The EEOC responded with a letter in January that was leaked to MIT Technology Review. In the letter, the commission indicated that it cannot investigate AI hiring tools without a specific claim of discrimination. The letter also outlined concerns about the industry’s hesitance to share data and said that variation between different companies’ software would prevent the EEOC from instituting any broad policies.

“I was surprised and disappointed when I saw the response,” says Roland Behm, a lawyer and advocate for people with behavioral health issues. “The whole tenor of that letter seemed to make the EEOC seem like more of a passive bystander rather than an enforcement agency.”

The agency typically starts an investigation once an individual files a claim of discrimination. With AI hiring technology, though, most candidates don’t know why they were rejected for the job. “I believe a reason that we haven’t seen more enforcement action or private litigation in this area is due to the fact that candidates don’t know that they’re being graded or assessed by a computer,” says Keith Sonderling, an EEOC commissioner.

Sonderling says he believes that artificial intelligence will improve the hiring process, and he hopes the agency will issue guidance for employers on how best to implement it. He says he welcomes oversight from Congress.

However, Aaron Rieke, managing director of Upturn, a nonprofit dedicated to civil rights and technology, expressed disappointment in the EEOC’s response: “I actually would hope that in the years ahead, the EEOC could be a little bit more aggressive and creative in thinking about how to use that authority.”

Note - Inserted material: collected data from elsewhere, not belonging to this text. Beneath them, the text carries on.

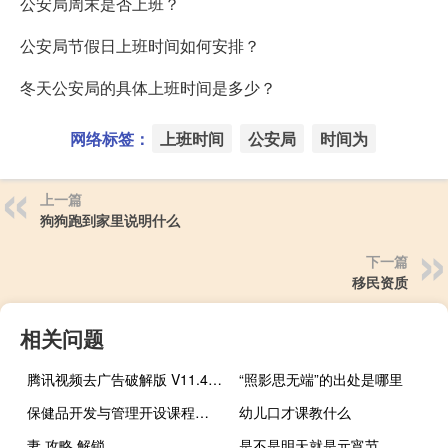
公安局周末是否上班？
公安局节假日上班时间如何安排？
冬天公安局的具体上班时间是多少？
网络标签：
上班时间
公安局
时间为
上一篇
狗狗跑到家里说明什么
下一篇
移民资质
相关问题
腾讯视频去广告破解版 V11.43.6016 吾爱破解版（腾讯视频去广告破解版 V11.43.6016 吾爱破解版功能简介）
“照影思无端”的出处是哪里
保健品开发与管理开设课程有哪些
幼儿口才课教什么
妻 攻略 解锁
是不是明天就是元宵节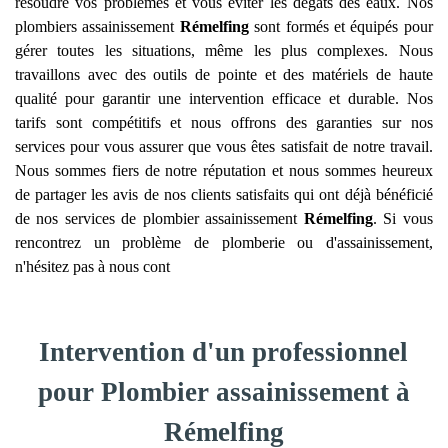
résoudre vos problèmes et vous éviter les dégâts des eaux. Nos
plombiers assainissement
Rémelfing
sont formés et équipés pour
gérer toutes les situations, même les plus complexes. Nous
travaillons avec des outils de pointe et des matériels de haute
qualité pour garantir une intervention efficace et durable. Nos
tarifs sont compétitifs et nous offrons des garanties sur nos
services pour vous assurer que vous êtes satisfait de notre travail.
Nous sommes fiers de notre réputation et nous sommes heureux
de partager les avis de nos clients satisfaits qui ont déjà bénéficié
de nos services de plombier assainissement
Rémelfing
. Si vous
rencontrez un problème de plomberie ou d'assainissement,
n'hésitez pas à nous cont
Intervention d'un professionnel
pour Plombier assainissement à
Rémelfing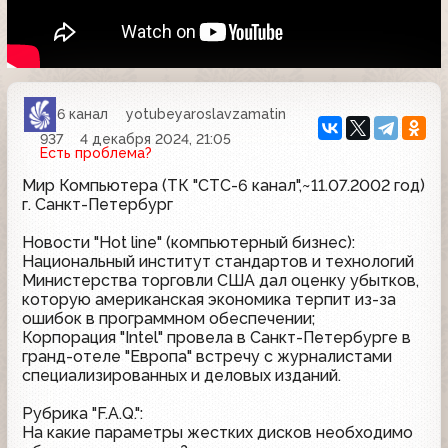
6 канал
yotubeyaroslavzamatin
937
4 декабря 2024, 21:05
Есть проблема?
Мир Компьютера (ТК "СТС-6 канал",~11.07.2002 год)
г. Санкт-Петербург
Новости "Hot line" (компьютерный бизнес):
Национальный институт стандартов и технологий
Министерства торговли США дал оценку убытков,
которую американская экономика терпит из-за
ошибок в программном обеспечении;
Корпорация "Intel" провела в Санкт-Петербурге в
гранд-отеле "Европа" встречу с журналистами
специализированных и деловых изданий.
Рубрика "F.A.Q.":
На какие параметры жестких дисков необходимо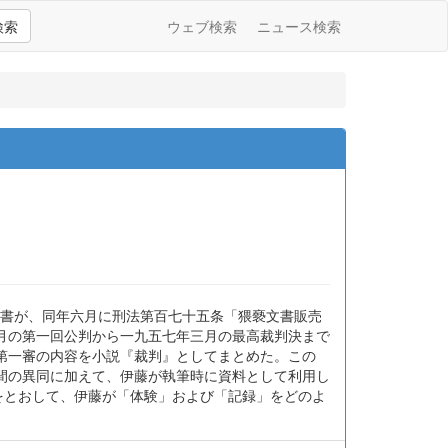
検索
ウェブ検索
ニュース検索
訳書が、同年六月に刑法第百七十五条「猥褻文書販売
月の第一回公判から一九五七年三月の最高裁判決まで
第一審の内容を小説『裁判』としてまとめた。この
間の異同に加えて、伊藤が執筆時に資料として利用し
をとおして、伊藤が「体験」および「記録」をどのよ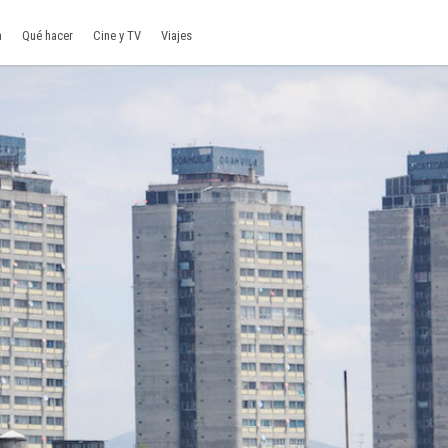
a
Qué hacer
Cine y TV
Viajes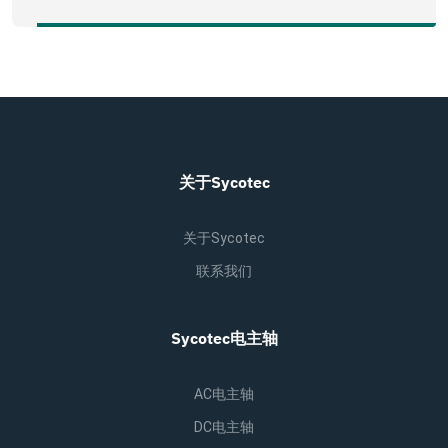
关于Sycotec
关于Sycotec
联系我们
Sycotec电主轴
AC电主轴
DC电主轴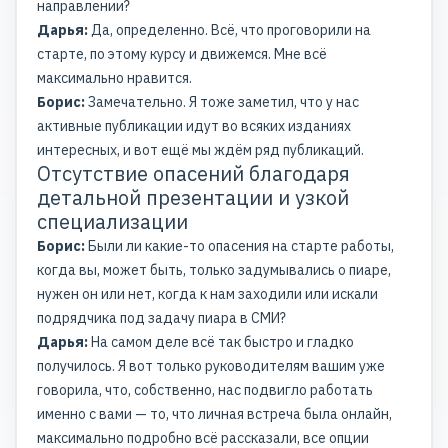
направлении?
Дарья:
Да, определенно. Всё, что проговорили на
старте, по этому курсу и движемся. Мне всё
максимально нравится.
Борис:
Замечательно. Я тоже заметил, что у нас
активные публикации идут во всяких изданиях
интересных, и вот ещё мы ждём ряд публикаций.
Отсутствие опасений благодаря
детальной презентации и узкой
специализации
Борис:
Были ли какие-то опасения на старте работы,
когда вы, может быть, только задумывались о пиаре,
нужен он или нет, когда к нам заходили или искали
подрядчика под задачу пиара в СМИ?
Дарья:
На самом деле всё так быстро и гладко
получилось. Я вот только руководителям вашим уже
говорила, что, собственно, нас подвигло работать
именно с вами — то, что личная встреча была онлайн,
максимально подробно всё рассказали, все опции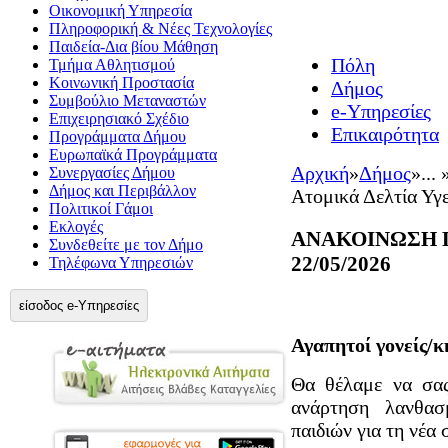
Οικονομική Υπηρεσία
Πληροφορική & Νέες Τεχνολογίες
Παιδεία-Δια βίου Μάθηση
Πόλη
Τμήμα Αθλητισμού
Κοινωνική Προστασία
Δήμος
Συμβούλιο Μεταναστών
e-Υπηρεσίες
Επιχειρησιακό Σχέδιο
Επικαιρότητα
Προγράμματα Δήμου
Ευρωπαϊκά Προγράμματα
Αρχική
»
Δήμος
»
... 
Συνεργασίες Δήμου
Δήμος και Περιβάλλον
Ατομικά Δελτία Υγε
Πολιτικοί Γάμοι
Εκλογές
ΑΝΑΚΟΙΝΩΣΗ Για
Συνδεθείτε με τον Δήμο
22/05/2026
Τηλέφωνα Υπηρεσιών
είσοδος e-Υπηρεσίες
Αγαπητοί γονείς/κ
Θα θέλαμε να σας
ανάρτηση λανθασ
παιδιών για τη νέα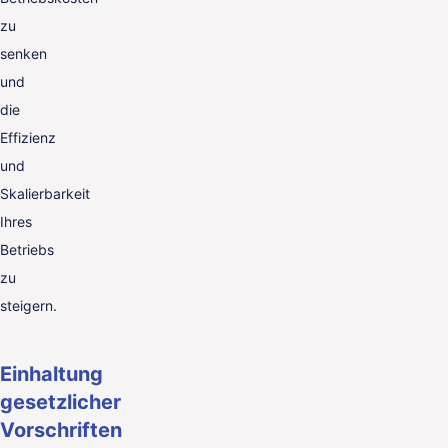
zu
senken
und
die
Effizienz
und
Skalierbarkeit
Ihres
Betriebs
zu
steigern.
Einhaltung
gesetzlicher
Vorschriften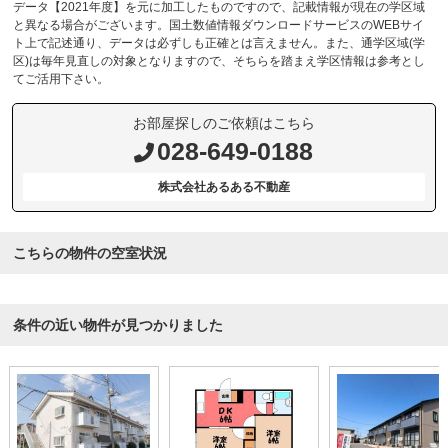
データ【2021年度】を元に加工したものですので、記載情報が現在の学区域
と異なる場合がございます。国土数値情報ダウンロードサービスのWEBサイ
ト上で記述通り、データは必ずしも正確とは言えません。また、通学区域(学
区)は毎年見直しの対象となりますので、そちらを踏まえ学区情報は参考とし
てご活用下さい。
お部屋探しのご依頼はこちら
028-649-0188
株式会社あるある不動産
こちらの物件の空室状況
条件の近い物件が見つかりました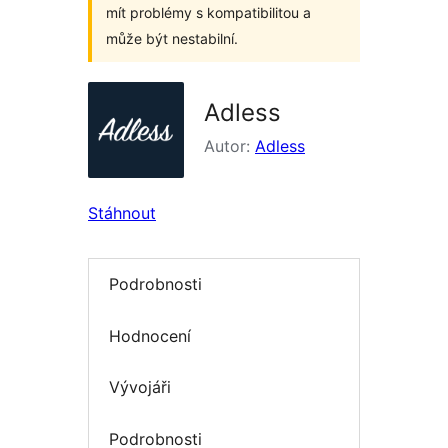
mít problémy s kompatibilitou a
může být nestabilní.
Adless
Autor:
Adless
Stáhnout
Podrobnosti
Hodnocení
Vývojáři
Podrobnosti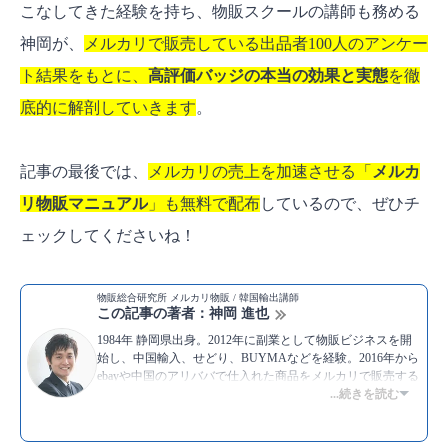
こなしてきた経験を持ち、物販スクールの講師も務める
神岡が、
メルカリで販売している出品者100人のアンケー
ト結果をもとに、
高評価バッジの本当の効果と実態
を徹
底的に解剖していきます
。
記事の最後では、
メルカリの売上を加速させる「
メルカ
リ物販マニュアル
」も無料で配布
しているので、ぜひチ
ェックしてくださいね！
物販総合研究所 メルカリ物販 / 韓国輸出講師
この記事の著者：神岡 進也
1984年 静岡県出身。2012年に副業として物販ビジネスを開
始し、中国輸入、せどり、BUYMAなどを経験。2016年から
ebayや中国のアリババで仕入れた商品をメルカリで販売する
物販を実践中。メルカリでは毎月100件〜150件の取引を行
...続きを読む
い、30万円から50万円ほどの利益を上げ続けている。現在
は、これまでの経験をもとにYouTubeでもメルカリ物販につ
いてのノウハウを積極的に発信し続けている。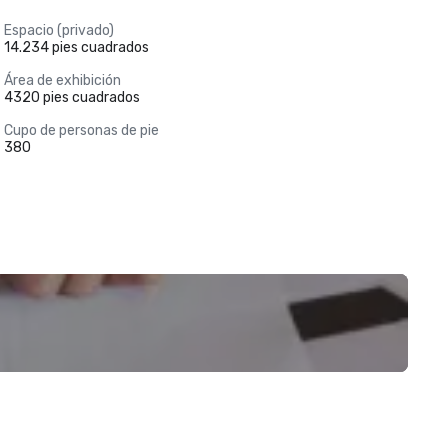
Espacio (privado)
14.234 pies cuadrados
Área de exhibición
4320 pies cuadrados
Cupo de personas de pie
380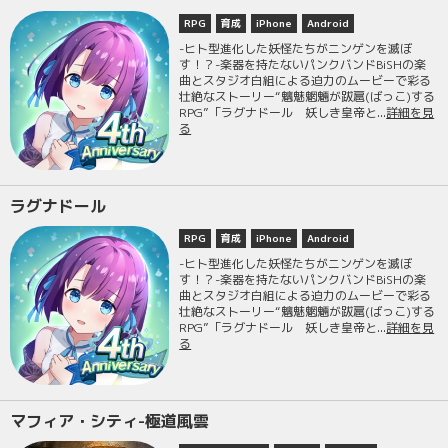
RPG
育成
iPhone
Android
-ヒト型進化した妖怪たちがニンゲンを滅ぼ
す！？-楽器を持たないパンクバンドBiSHの楽
曲とスタジオ白組による迫力のムービーで彩る
壮絶なストーリー“魑魅魍魎が跋扈(ばっこ)する
RPG”「ラグナドール 妖しき皇帝と...
詳細を見
る
ラグナドール
RPG
育成
iPhone
Android
-ヒト型進化した妖怪たちがニンゲンを滅ぼ
す！？-楽器を持たないパンクバンドBiSHの楽
曲とスタジオ白組による迫力のムービーで彩る
壮絶なストーリー“魑魅魍魎が跋扈(ばっこ)する
RPG”「ラグナドール 妖しき皇帝と...
詳細を見
る
マフィア・シティ-極道風雲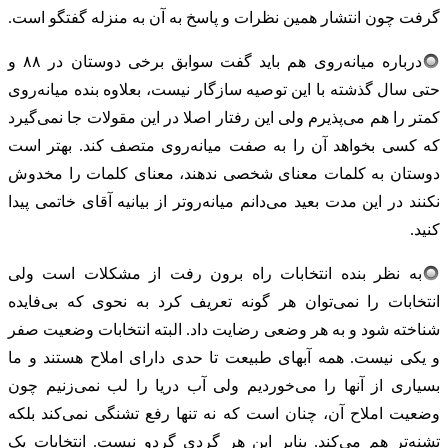
گرفت چون انتشار همین نظرات و پاسخ به آن به منزله گفتگو است.
درباره میانه‌روی هم باید گفت سوابق برخی دوستان در ۸۸ و
حتی سال گذشته با این توصیه سازگار نیست، بعلاوه بنده میانه‌روی
کمتر را هم می‌پذیرم ولی این رفتار اصلا در این مقولات جا نمی‌گیرد
که کسی بخواهد آن را به صفت میانه‌روی متصف کند. بهتر است
دوستان به کلمات معنای شخصی ندهند، معنای کلمات را مخدوش
نکنند در این مدت بعید می‌دانم میانه‌روتر از بیانیه آقای خاتمی پیدا
کنید.
به نظر بنده انتخابات راه برون رفت از مشکلات است ولی
انتخابات را نمی‌توان هر گونه تعریف کرد به نحوی که بی‌فایده
شناخته شود و به هر وضعی رضایت داد. البته انتخابات وضعیت صفر
و یکی نیست. همه آبهای طبیعت تا حدی دارای املاح هستند و ما
بسیاری از آنها را می‌خوردیم ولی آب دریا را لب نمی‌زنیم چون
وضعیت املاح آن، چنان است که نه تنها رفع تشنگی نمی‌کند بلکه
تشنه‌تر هم می‌کند. بنابر این هر گردی گردو نیست. انتخابات یک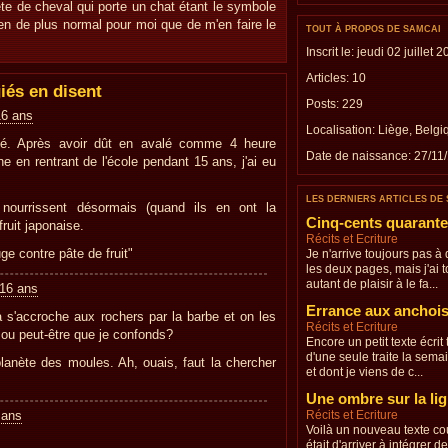
ête de cheval qui porte un chat étant le symbole
rien de plus normal pour moi que de m'en faire le
TOUT À PROPOS DE SAMCAI
Inscrit le: jeudi 02 juillet 
Articles: 10
iés en disent
Posts: 229
16 ans
Localisation:
Liège, Belgi
ié. Après avoir dût en avalé comme 4 heure
Date de naissance:
27/11
e en rentrant de l'école pendant 15 ans, j'ai eu
LES DERNIERS ARTICLES DE
nourrissent désormais (quand ils en ont la
Cinq-cents quarante
ruit japonaise.
Récits et Ecriture
ge contre pâte de fruit"
Je n'arrive toujours pas à
les deux pages, mais j'ai 
autant de plaisir à le fa...
 16 ans
Errance aux anchoi
a s'accroche aux rochers par la barbe et on les
Récits et Ecriture
 ou peut-être que je confonds?
Encore un petit texte écrit 
d'une seule traite la sem
lanète des moules. Ah, ouais, faut la chercher
et dont je viens de c...
Une ombre sur la li
 ans
Récits et Ecriture
Voilà un nouveau texte cou
était d'arriver à intégrer d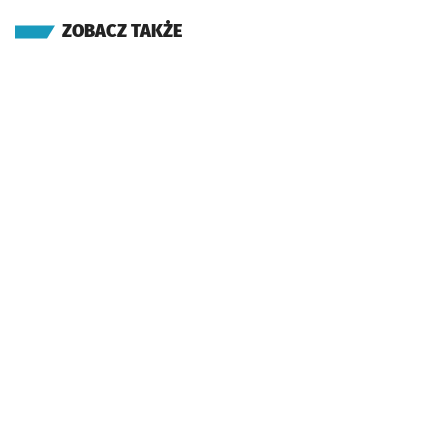
ZOBACZ TAKŻE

Pauline Kim, a law professor at Washington University in St. Louis, whose research focuses on algorithmic hiring tools, says the EEOC could be more proactive in gathering research and updating guidelines to help employers and AI companies comply with the law.

Behm adds that the EEOC could pursue other avenues of enforcement, including a commissioner’s charge, which allows commissioners to initiate an investigation into suspected discrimination instead of requiring an individual claim (Sonderling says he is considering making such a charge). He also suggests that the EEOC consult with advocacy groups to develop guidelines for AI companies hoping to better represent people with disabilities in their algorithmic models.

It’s unlikely that AI companies and employers are screening out people with disabilities on purpose, Behm says. But they “haven’t spent the time and effort necessary to understand the systems that are making what for many people are life-changing decisions: Am I going to be hired or not? Can I support my family or not?”